QProblem overview

Modern industrial "automated" production has become quite popular. However, the inspection of product quality still relies heavily on a large number of manual visual inspections or manual fixture measurement. Manual inspections are not only costly in personnel, but also unable to staff turnover and defect information. Immediate feedback on the front-end manufacturing process causing material loss and other issues. Manual inspection standards rely on the subjectivity of the rule of thumb, and personnel education and training are not easy, resulting in inconsistencies in quality specifications. However, the stability of product quality is one of the important key factors related to the competitiveness of enterprises.

  • Inspection over kills cause material waste and erode corporate profits.
  • Inspection misplacement (Under Kill) caused customer complaints to withdraw and faced compensation and loss of goodwill.

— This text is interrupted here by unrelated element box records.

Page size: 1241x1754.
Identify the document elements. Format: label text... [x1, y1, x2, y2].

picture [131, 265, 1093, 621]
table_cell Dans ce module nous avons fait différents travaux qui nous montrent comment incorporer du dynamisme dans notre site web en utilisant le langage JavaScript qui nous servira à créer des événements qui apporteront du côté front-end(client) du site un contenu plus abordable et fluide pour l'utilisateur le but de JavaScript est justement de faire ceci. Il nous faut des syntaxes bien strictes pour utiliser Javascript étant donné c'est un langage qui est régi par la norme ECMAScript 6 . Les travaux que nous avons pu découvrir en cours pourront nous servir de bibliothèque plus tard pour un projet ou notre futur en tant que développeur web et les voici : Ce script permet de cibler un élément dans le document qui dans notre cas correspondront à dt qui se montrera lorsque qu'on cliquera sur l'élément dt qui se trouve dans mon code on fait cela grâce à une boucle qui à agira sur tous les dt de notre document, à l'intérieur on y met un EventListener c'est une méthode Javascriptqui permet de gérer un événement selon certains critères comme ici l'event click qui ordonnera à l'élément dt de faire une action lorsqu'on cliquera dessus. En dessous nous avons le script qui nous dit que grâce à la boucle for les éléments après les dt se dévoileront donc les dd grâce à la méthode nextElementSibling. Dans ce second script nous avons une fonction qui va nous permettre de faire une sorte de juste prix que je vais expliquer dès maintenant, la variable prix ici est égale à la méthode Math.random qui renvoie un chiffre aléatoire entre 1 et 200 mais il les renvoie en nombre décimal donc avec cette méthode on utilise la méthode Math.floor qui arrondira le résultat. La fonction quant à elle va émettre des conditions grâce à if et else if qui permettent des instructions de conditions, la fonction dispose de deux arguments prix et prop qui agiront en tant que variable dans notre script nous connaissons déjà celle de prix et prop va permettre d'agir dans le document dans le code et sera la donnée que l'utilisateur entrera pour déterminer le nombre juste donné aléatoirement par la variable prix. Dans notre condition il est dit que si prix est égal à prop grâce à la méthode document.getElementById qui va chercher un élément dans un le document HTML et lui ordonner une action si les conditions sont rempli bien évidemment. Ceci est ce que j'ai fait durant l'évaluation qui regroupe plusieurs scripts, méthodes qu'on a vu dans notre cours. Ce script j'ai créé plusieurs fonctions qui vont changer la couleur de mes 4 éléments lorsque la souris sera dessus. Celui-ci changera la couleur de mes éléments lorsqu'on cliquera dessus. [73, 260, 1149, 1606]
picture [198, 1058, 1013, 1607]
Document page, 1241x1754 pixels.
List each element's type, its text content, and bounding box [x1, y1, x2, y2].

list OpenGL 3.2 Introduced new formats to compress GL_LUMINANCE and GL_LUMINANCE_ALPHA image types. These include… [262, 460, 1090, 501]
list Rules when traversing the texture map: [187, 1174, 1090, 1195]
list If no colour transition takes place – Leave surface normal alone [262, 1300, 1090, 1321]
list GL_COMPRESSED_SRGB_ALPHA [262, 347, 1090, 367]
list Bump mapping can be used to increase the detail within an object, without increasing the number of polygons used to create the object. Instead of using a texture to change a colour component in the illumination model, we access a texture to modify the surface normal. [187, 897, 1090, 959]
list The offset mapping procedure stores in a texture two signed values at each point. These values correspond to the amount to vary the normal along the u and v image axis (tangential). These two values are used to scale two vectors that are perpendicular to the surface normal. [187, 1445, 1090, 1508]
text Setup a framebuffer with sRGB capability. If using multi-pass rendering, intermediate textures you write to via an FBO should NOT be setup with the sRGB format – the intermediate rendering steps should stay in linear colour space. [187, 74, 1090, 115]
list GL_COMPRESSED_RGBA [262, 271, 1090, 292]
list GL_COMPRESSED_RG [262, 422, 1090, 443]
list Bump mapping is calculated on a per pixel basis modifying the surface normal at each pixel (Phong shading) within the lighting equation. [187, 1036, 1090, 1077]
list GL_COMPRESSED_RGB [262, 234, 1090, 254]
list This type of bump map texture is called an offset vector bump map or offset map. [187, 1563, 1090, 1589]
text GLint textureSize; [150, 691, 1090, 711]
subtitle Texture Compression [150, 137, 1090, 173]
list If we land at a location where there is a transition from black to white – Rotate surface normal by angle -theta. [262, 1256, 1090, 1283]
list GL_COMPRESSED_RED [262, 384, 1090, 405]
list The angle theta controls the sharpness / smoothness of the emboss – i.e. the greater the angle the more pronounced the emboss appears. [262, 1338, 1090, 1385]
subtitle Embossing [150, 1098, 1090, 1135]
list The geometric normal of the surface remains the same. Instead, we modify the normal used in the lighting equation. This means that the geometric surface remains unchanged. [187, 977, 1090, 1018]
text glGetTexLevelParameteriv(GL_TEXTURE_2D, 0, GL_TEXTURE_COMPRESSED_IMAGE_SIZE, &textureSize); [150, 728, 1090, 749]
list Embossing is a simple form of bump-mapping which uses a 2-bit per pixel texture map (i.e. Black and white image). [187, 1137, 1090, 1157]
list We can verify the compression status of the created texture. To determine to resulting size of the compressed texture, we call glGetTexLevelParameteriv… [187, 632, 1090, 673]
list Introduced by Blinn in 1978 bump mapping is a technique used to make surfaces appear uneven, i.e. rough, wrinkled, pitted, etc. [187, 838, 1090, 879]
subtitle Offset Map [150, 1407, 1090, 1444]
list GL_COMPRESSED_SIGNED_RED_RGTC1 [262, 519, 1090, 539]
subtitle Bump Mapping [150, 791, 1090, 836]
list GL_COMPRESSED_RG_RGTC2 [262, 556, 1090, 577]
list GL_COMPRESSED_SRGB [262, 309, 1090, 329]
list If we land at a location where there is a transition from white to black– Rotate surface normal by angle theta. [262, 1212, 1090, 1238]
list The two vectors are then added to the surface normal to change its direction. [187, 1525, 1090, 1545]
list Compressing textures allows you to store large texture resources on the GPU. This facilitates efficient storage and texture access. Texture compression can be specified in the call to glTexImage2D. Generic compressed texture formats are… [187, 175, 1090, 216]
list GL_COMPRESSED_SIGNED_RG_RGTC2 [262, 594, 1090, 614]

Through the four major functions of AOI machine vision: defect inspection, size measurement, barcode recognition, and multi-dimensional coordinate alignment, Yue Yang Zhikong uses image digital software technology to solve the problem of artificial quality inspection implicit internalization for the industry and assist customers Define quantitative standards for quality inspection. And combined with artificial intelligence deep learning technology, it can classify defects and quantify defect data, providing real-time defect cause analysis information. Save labor inspection costs, reduce product defect rates, effectively improve production line manufacturing processes, and assist companies in creating unmanned "intelligent quality inspection" operations.